A lot has changed in a few short weeks. Unfortunately, business and consumer confidence will not go back to pre-COVID-19 levels in a hurry. It will be a slow progression upwards as it always is after a major shock like this. Someone looking to buy a business may need to think about a few things differently.
I have some new questions that I think any prospective buyer should answer:
1 – What do the historic results of the business mean now? Are they repeatable?
Prior year results used to be considered a good guide for the future. There is no guarantee that all businesses will get back to those levels – indeed many unfortunately will not.
2 – How has the business’ asking price been calculated?
Historically the asking price is a function of prior year financial results x a multiple for risk (lower equals a higher multiple). There were often comparatives of what other businesses sold for that provided support for the value. This calculation may need to be adjusted to put more weight on future projections. Comparative sales may not be as meaningful. Understanding how reasonable the asking price is in the current market will be key.
3 – If you buy it, how long before you get back to business as usual or at least to breakeven?
4 – Is there still likely to be a core market for the product/services?
Businesses reliant on discretionary spend of all kinds will see a reduction. How much that may be is impossible to forecast. It is important this uncertainty is built into the sale price. It is also crucial that you do not just have one scenario of how the business may go but multiple. Things will not always go to Plan A – so it will be important to have Plan B and C ready and waiting.
5 – Will the existing customers still be in business and if so, will they buy from you or from someone else?
Can they pay you? How reliable is a customer’s payment history now in this new environment? Credit control will be a major area of focus moving forward and unfortunately there will be many stories of good businesses that are found to be swimming naked when the tide went out (due to soft credit policies).
6 – Is the business’ supply chain still as good as it was?
Disruptions to stock supply and potentially significantly higher prices given the lower NZD are going to have a prolonged impact.
7 – Can you get the enough finance to cope with multiple potential outcomes?
Now is not the time for most to borrow to a level that only is viable in your most optimistic scenario. Banks will be more careful and there will be less competition for new business while they hunker down. Banks are going to spend far more time wanting to understand all the factors above, before they put any of their own money at risk.

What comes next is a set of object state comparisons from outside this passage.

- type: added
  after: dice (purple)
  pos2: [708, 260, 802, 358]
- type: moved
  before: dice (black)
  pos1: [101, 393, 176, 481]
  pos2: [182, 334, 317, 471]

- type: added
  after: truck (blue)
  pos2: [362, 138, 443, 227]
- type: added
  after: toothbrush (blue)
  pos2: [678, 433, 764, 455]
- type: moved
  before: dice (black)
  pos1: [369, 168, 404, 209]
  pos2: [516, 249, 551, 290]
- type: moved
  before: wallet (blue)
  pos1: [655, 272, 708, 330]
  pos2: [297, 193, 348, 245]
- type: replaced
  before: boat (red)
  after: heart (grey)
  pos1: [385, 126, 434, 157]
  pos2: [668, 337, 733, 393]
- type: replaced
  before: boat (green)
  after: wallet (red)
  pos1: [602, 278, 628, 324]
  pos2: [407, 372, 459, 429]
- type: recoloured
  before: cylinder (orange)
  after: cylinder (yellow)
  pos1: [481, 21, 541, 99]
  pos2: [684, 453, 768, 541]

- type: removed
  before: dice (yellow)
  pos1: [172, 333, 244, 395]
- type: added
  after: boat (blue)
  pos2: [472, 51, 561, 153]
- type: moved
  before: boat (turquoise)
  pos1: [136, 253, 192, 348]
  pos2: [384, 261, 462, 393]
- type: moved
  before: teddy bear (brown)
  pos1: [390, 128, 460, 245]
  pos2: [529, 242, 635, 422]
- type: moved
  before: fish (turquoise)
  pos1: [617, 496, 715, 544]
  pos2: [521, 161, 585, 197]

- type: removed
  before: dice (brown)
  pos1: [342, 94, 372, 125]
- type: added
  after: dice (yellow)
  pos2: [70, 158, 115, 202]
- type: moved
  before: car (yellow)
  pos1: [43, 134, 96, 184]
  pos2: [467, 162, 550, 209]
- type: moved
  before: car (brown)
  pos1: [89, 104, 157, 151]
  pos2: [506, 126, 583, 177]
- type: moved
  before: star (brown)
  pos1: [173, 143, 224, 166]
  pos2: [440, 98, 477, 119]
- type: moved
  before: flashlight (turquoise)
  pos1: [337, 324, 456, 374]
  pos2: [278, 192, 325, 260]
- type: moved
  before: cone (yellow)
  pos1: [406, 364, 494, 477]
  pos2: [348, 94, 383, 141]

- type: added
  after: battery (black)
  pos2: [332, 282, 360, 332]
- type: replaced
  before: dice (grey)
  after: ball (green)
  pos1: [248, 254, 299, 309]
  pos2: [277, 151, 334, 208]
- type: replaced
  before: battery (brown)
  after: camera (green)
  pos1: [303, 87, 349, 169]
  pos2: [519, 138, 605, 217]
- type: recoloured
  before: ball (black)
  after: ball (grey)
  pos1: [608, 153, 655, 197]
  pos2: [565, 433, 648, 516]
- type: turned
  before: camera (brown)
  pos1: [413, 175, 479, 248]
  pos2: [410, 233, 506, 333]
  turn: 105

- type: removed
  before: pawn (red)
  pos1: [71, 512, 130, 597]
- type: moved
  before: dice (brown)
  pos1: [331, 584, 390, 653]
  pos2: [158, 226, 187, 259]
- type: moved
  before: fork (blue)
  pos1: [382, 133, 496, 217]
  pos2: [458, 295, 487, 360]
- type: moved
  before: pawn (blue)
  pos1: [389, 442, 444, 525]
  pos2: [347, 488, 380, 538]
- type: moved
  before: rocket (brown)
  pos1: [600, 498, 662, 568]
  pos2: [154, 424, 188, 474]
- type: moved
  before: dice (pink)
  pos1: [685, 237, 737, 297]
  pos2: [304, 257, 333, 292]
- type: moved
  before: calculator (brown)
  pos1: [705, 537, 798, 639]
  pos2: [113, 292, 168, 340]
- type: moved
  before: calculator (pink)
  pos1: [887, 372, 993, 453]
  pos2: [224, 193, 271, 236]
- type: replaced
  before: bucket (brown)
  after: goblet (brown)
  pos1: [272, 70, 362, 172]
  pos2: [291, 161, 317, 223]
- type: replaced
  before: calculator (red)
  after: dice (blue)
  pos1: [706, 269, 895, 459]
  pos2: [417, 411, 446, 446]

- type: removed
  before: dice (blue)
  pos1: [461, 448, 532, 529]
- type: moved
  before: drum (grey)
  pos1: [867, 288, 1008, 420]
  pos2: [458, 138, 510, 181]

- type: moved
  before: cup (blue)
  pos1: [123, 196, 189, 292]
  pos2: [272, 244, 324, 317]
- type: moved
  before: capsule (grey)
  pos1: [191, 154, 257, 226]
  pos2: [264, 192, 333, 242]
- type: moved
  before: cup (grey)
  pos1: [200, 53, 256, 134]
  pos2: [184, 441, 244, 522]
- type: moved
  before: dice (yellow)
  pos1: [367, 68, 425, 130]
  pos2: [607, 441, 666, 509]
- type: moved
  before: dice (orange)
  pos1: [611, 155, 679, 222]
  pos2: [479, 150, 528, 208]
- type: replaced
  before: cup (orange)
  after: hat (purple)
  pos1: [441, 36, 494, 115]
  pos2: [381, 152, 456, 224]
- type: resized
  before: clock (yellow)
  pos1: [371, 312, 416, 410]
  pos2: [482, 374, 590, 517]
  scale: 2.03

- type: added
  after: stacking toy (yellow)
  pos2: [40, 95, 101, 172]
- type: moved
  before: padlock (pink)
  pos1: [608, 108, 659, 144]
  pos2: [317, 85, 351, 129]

They will ask for more security then in the past. Finance will take longer to receive – you will need a longer due diligence period than previously
Banks will want to understand your recovery / buying plan and evaluate whether they think it is well considered and supported with strong assumptions to give them more confidence that your new business is a safe bet.
We are very fortunate to be in this part of the world, in that we are likely to get back to a new “normal” sooner than most. It will mean that there are good opportunities around to buy businesses.
However, life as we knew it has fundamentally changed for a good while to come.
I would recommend all business buyers tread carefully and get good advice as early as they can to maximise the likelihood of a successful outcome.